= Denis Retaillé =

Denis Retaillé (born 1953, Mayenne, France) was a professor of geography at the University of Bordeaux III and the Director of the CNRS ADES Research Unit, UMR 5186. Professor Retaillé holds a PhD in Geography from the University of Rouen (1983) dedicated to the study of the Nigerien region of Koutous, and a Habilitation from the Paris-Sorbonne University (Paris IV) (1993) dedicated to the study of space in the Sahel. From 1993 to 2008, he was a professor of geography at the University of Rouen, France.

Drawing on the work made by French geographer Jean Gallais in the Inner Niger Delta in Mali, he has contributed to the understanding of space, in particular in the Sahara and in the Sahel and also in India. Building on his African fieldworks, he developed the idea of a nomadic space and of a mobile space. More generally, he is interested in explaining the diversity of cultural representations in the globalised world. His work has contributed to the development of the epistemology of geography and is inspired by a comparative approach, as evidenced by his contribution in Le monde, espaces et systèmes, published with Marie-Françoise Durand and Jacques Lévy in 1993, and in Le monde du géographe, published in 1997.

Professor Retaillé was the Editor in Chief of L’Information géographique, a French journal.

==Career==
- M.A. in Geography, University of Rouen (1979)
- PhD in Geography, University of Rouen (1983)
- Assistant professor, University of Rouen (1989–1993)
- Reader, Institut d’études politiques, Paris-Sciences Po (1990–1997)
- Lecturer, University of Rouen (1982–1989)
- Professor, Department of Geography, University of Rouen (1993–2008)
- Professor, Department of Geography, University of Bordeaux III (2008-2016)

==Major works==
- Retaillé D. 2014. De l’espace nomade à l’espace mobile en passant par l’espace du contrat: une expérience théorique.
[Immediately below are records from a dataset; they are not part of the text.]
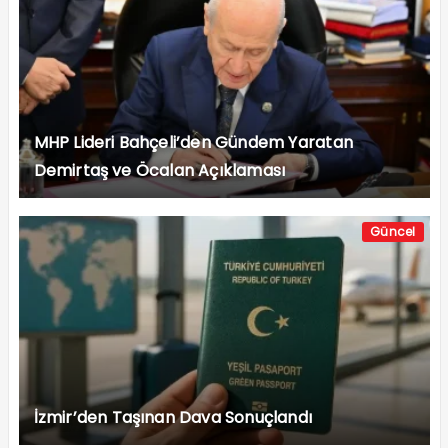
MHP Lideri Bahçeli’den Gündem Yaratan
Demirtaş ve Öcalan Açıklaması
Güncel
İzmir’den Taşınan Dava Sonuçlandı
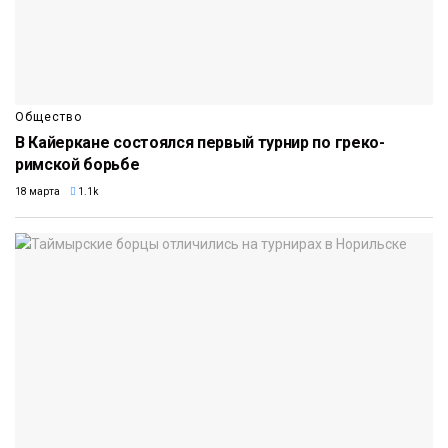
Общество
В Кайеркане состоялся первый турнир по греко-
римской борьбе
18 марта
1.1k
Canadian Journal of African Studies 48(1): 13-28.
- Retaillé D. 2012. Les Lieux de la mondialisation, Le Cavalier Bleu, Paris.
- Retaillé D, Walther O. 2011. Spaces of uncertainty: A model of mobile space in the Sahel. Singapore Journal of Tropical Geography 32(1): 85-101.
- Retaillé D, Walther O. 2011. Guerre et terrorisme au Sahara-Sahel: la reconversion des savoirs nomades. L’Information Géographique 76(3): 51-68.
- Retaillé D. 2009. Malaise dans la géographie, l’espace est mobile, in M. Vanier (ed.) Territoires, territorialité, territorialisation. Rennes: Presses Universitaires de Rennes : 97-114.
- Retaillé D. 2007. Les échelles paradoxales du développement. Les Cahiers d’Outre Mer 238: 167-183.
- Retaillé D (dir.). 2006. La ville ou l’Etat? Développement politique et urbanité dans les espaces nomades et mobiles. Rouen: PURH.
- Retaillé D. 2005. L’espace mobile, in Antheaume B, Giraut F (eds) Le territoire est mort. Vive les territoires! Une (re)fabrication au nom du développement. Paris: IRD : 175-202.
- Retaillé D. 2000. Geopolitics in history. Geopolitics 5(2): 35-51.
- Retaillé D. 1998. L’espace nomade. Revue de Géographie de Lyon 1: 71-81.
- Retaillé D. 1997. Le monde du géographe. Paris: Presses de Sciences Po.
- Retaillé D. 1995. Structures territoriales sahéliennes. Le modèle de Zinder. Revue de Géographie alpine 2: 127-148.
- Durand M.-F, Lévy J, Retaillé D. 1993. Le monde, espaces et systèmes. Paris: Presses de Sciences Po and Dalloz.
- Retaillé D. 1993. Afrique: le besoin de parler autrement qu’en surface. EspacesTemps 51-52: 52-62.
- Retaillé D. 1989. Mobilités des populations sahéliennes pendant la sécheresse aggravée de 1984, in Bret B (ed.) Les hommes face aux sécheresses. Paris: IHEAL: 277-285.
- Retaillé D. 1986. Les structures territoriales et la sécheresse au Sahel. Cahiers Géographiques de Rouen special issue: 27-42.
- Retaillé D. 1984. La mise en place d’une région en Afrique sahélienne autour du Koutous (Niger oriental). In Blanc-Pamard, C. et al. (eds) Le développement rural en questions: paysages, espaces ruraux, systèmes agraires. Paris: ORSTOM : 181–203.
- Retaillé D. 1983. La mise en place d’une région Afrique sahélienne, autour du Koutous, Niger oriental. University of Rouen, unpublished PhD dissertation.